[Start of RECORDS TO PROCESS]

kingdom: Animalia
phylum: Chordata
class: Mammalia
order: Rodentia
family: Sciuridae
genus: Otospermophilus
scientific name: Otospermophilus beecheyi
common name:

[End of RECORDS TO PROCESS]
[Start of RECORDS TO PROCESS]

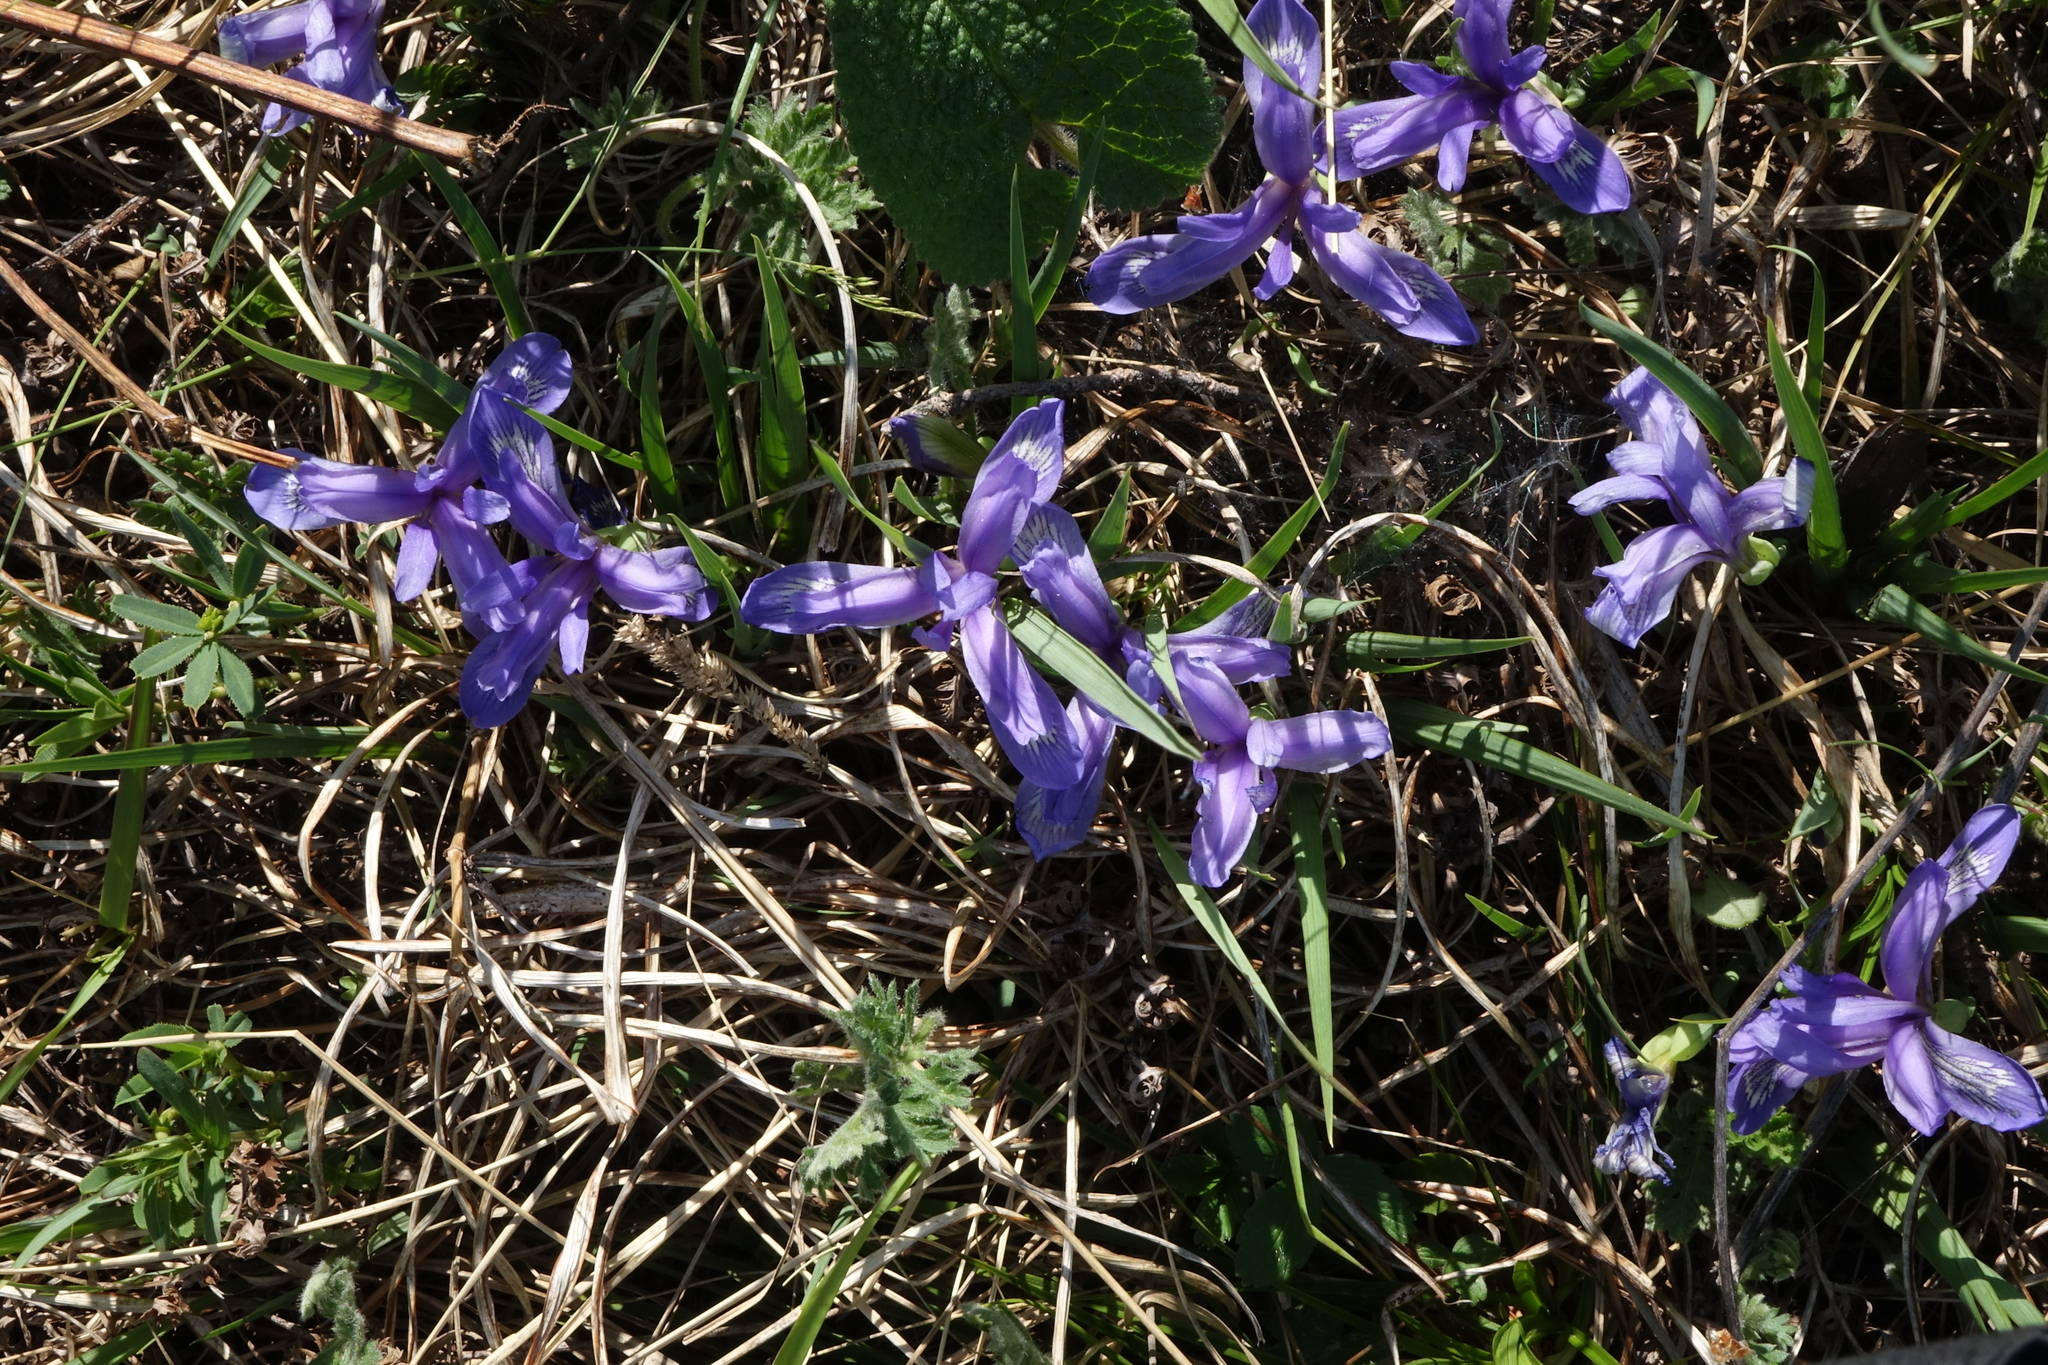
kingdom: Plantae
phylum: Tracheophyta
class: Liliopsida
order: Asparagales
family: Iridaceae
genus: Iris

[End of RECORDS TO PROCESS]

Convert the data from the line containing "kingdom: Animalia" through the line containing "scientific name: Otospermophilus beecheyi", both included, into a Markdown table with the columns Row and Entry, numbering each line and omitting blank lines.

| Row | Entry |
|---|---|
| 1 | kingdom: Animalia |
| 2 | phylum: Chordata |
| 3 | class: Mammalia |
| 4 | order: Rodentia |
| 5 | family: Sciuridae |
| 6 | genus: Otospermophilus |
| 7 | scientific name: Otospermophilus beecheyi |